Network design

How to build a resilient network design

Resilience is defined as the ability to quickly recover from a setback or other ordeal – literally, the ability to bounce back. So, with computer networks, how to conceive of resilience in the environment?

This article discusses four factors to consider when examining network resiliency, as well as how organizations can build redundancy into their business. network infrastructure.

1. Everything fails

The first step in designing a resilient network is understanding the reality that everything fails: routers, switches, circuits, cables, small form factor plug-ins, and even interconnects. It is necessary perform regular network maintenance. This maintenance keeps systems at appropriate software levels, enables security patches to be applied, and even provides for hardware maintenance and replacement.

2. Opening hours

Second, network teams need to think about the operating hours of the environment. For example, an office network might not have users after hours or on weekends. This type of network may have strict reliability and availability requirements during normal hours, but it can be maintained after hours. Other environments, such as data centers or life and security systems – for example, 911 centers and hospitals – need to operate 24/7. Therefore, a proper design of these networks must take into account both failures and the ability to operate during maintenance.

The bottom line with resiliency is that businesses need to apply redundancy to all layers of their infrastructure.

3. Virtualization, cloud applications and SaaS

The next step is to think about the effect of virtualization, cloud, and SaaS application suites.
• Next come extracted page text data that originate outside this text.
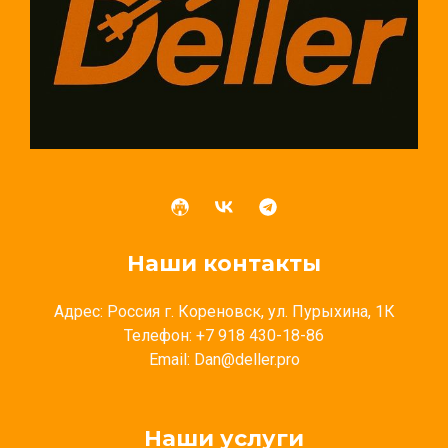
Наши контакты
Адрес: Россия г. Кореновск, ул. Пурыхина, 1К
Телефон: +7 918 430-18-86
Email: Dan@deller.pro
Наши услуги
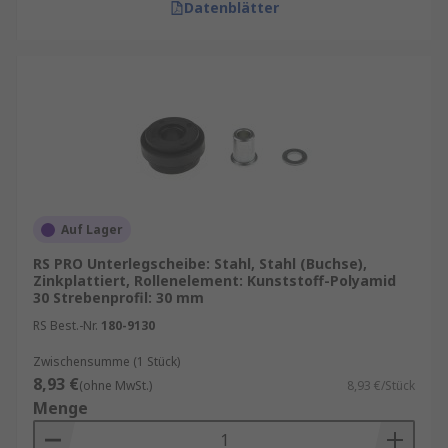
Datenblätter
Auf Lager
RS PRO Unterlegscheibe: Stahl, Stahl (Buchse),
Zinkplattiert, Rollenelement: Kunststoff-Polyamid
30 Strebenprofil: 30 mm
RS Best.-Nr.
180-9130
Zwischensumme (1 Stück)
8,93 €
(ohne MwSt.)
8,93 €/Stück
Menge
While it may seem like cloud-based applications are out of IT’s control, nothing could be further from the truth. For example, AWS goes to great lengths to advise customers on the availability provided by applications. Applications provide Service Level Agreements to users based on where they are hosted, such as single Availability Zones, multiple Availability Zones, or operating in multiple regions. Also important is how businesses and their customers connect to cloud or SaaS providers.

4. Reliable remote connectivity

Finally, in the era of the COVID-19 pandemic, businesses need to think about reliability of their remote connectivity. Does connectivity run on primary or secondary VPN concentrators, or is it balanced across a group of systems, allowing the scale needed for maintenance?
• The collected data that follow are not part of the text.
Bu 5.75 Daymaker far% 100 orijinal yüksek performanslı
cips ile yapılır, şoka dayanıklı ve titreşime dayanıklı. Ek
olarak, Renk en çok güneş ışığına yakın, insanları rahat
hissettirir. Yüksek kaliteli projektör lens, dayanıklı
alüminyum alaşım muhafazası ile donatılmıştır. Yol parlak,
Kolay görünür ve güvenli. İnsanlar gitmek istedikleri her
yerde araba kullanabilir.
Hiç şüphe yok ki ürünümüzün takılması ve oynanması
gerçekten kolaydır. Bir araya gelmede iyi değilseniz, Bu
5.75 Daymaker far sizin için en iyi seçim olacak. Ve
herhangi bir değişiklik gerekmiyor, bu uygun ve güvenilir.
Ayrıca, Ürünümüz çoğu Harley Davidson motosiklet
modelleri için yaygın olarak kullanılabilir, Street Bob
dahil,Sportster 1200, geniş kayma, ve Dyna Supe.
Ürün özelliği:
Create redundancy at all layers

So how do teams go about creating a resilient network design? Ultimately, it’s important to understand that redundancy is just a tool for building resilience.

Consider these seven factors when creating redundancy in your network.

Dozens of books are packed with tips on techniques for creating a resilient network design – I recommend Computer network problems and solutions by Russ White and Ethan Banks. But the bottom line with resiliency is that businesses need to apply redundancy to all layers of their infrastructure. This means designing with modularity and maintaining a physical and logical separation between the functional elements.

While site availability and resiliency can be established with circuit and component redundancy, applications that require continuous availability must be architected to be distributed across multiple data centers and availability zones. This allows the application to function during AWS, VMware, or other maintenance at any given location.

The most important element of this paradigm is the concept of network automation. This is how teams can ensure that changes are not prone to human error. Script sets require careful consideration, and all changes require proper documentation and testing. Any given change requires a minimum set of scripts, which includes one script to apply the change and another to test and validate the change. Ultimately, teams need a plan to handle exceptions and have a backout script to bring the environment back to its baseline before modification.